>>>

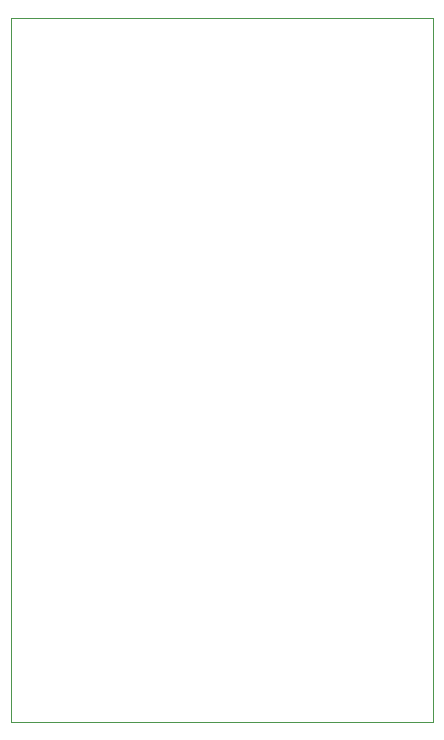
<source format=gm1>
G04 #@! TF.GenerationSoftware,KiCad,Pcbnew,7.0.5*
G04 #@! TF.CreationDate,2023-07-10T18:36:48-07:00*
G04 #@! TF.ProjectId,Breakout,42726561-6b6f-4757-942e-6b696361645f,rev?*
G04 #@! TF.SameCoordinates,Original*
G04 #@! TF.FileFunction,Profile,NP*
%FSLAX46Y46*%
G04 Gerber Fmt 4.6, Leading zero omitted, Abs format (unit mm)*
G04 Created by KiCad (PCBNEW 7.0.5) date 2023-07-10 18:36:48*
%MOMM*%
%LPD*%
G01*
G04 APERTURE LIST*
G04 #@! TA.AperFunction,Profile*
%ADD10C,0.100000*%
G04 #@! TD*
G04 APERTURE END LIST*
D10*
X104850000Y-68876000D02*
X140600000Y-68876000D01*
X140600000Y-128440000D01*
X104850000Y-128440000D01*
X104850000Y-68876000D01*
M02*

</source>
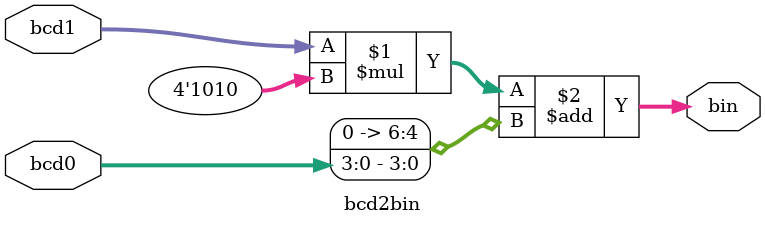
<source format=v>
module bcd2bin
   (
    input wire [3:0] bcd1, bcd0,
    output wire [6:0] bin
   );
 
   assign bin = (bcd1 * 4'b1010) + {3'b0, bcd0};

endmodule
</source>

<<<

_INSTRUCTION_. The answer should be a single number: how many lines in the records contain "source".

_ANSWER TO THIS TASK_. 4